时 间:2009年4月18日上午9时
地 点:中国艺术研究院多功能厅
主 持 人:中国艺术研究院院长助理、研究生院院长张晓凌:今天是马克思主义文艺理论家、美学家、雕塑家王朝闻先生百年诞辰纪念日。在这样一个天朗气清、莺飞草长的春日里,我们共聚一堂,以缅怀、追忆的心情共同探讨王朝闻先生学术思想的真谛,怀念他一生为新中国文艺、美学事业所作出的历史性贡献。作为此次活动的主持人,我特别感谢各位领导、前辈学者及同仁不辞辛劳,从各地赶到中国艺术研究院,共襄盛会。你们的发言及研讨,不仅是对王老人生及学术思想的再发现,也会使在座的后学们受益无穷。同时,特别感谢王朝闻先生的夫人解驭珍老师的出席。

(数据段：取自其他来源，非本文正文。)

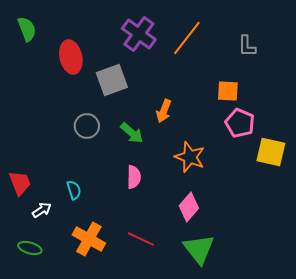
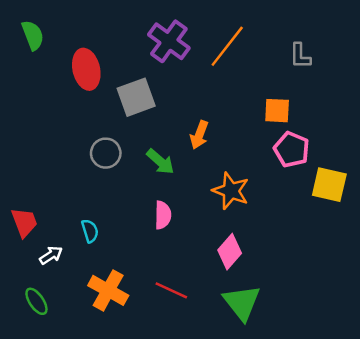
green ellipse: (30, 248) -> (36, 301), turned 40

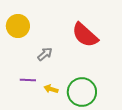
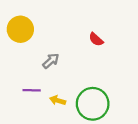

中国美术家协会主席刘大为致辞:在纪念王朝闻先生诞辰100周年之际,我代表中国美协向王朝闻先生致以深切的、崇高的敬意。王朝闻先生在理论研究上具有很高的建树,产生了深远的影响。他的研究涉及美术、美学、戏剧、电影、文学、哲学等多个学科。他的治学精神、治学态度、为人做事都可以说是我们的楷模。“道德文章皆为师表”,“高山仰止,景行行止”。在纪念王朝闻先生百年诞辰之际,我们要更好地继承他的学术思想和治学精神,使他的理论在新时期,在美术界和艺术界发挥重要作用。借这个机会再次对王朝闻先生表示崇高的敬意和怀念,也向解驭珍先生致意问候,希望她健康长寿。谢谢大家!
王朝闻先生夫人解驭珍致辞:我今天参加这个会议主要是学习,大家花了很多时间来参加中国艺术研究院“纪念王朝闻先生百年诞辰座谈会”,这个座谈会发表以及将要发表的都是很好的意见。虽然王朝闻不能到会,但是他的在天之灵也一定会感到非常的欣慰。我代表王朝闻和我的孩子们,向大家表示感谢!
主持人:中国艺术研究院美术研究所所长梁江:非常欢迎各位来参加今天的研讨会,今天来参加座谈会的前辈们,对王朝闻先生的很多方面都有很直接、很深入的了解。我今天很感动,同时也有一些沉重,因为我想起了王朝闻先生很多年来的直接教诲。在座的很多前辈、很多同行、很多同学之前都跟王朝闻先生有过接触,所以,今天大家的研讨,对我们研究王朝闻先生有着重要的意义。
原全国政协常委、北京大学艺术学院院长、教授叶朗:王朝闻同志在待人方面给我的感受非常深刻。比如北京大学的朱光潜先生和宗白华先生,当年被定为资产阶级反动权威,而王朝闻同志对朱先生、宗先生都非常尊重。两位先生的观点可能有不妥当的地方,但是他们对中国美学发展的贡献是非常大的。王朝闻同志看到了这一点,对两位先生一直十分尊重。我跟王朝闻先生接触时,既没有地位,也还没有学术建树,但是王朝闻同志与我谈话的时候,并不觉得我资格不够,而是很平等地看待我,与他在一起,使我感到很快乐。作为领导干部,王朝闻同志对老学者和年轻学者的态度让我非常感动。这就是我们党的领导干部的风格,非常值得发扬。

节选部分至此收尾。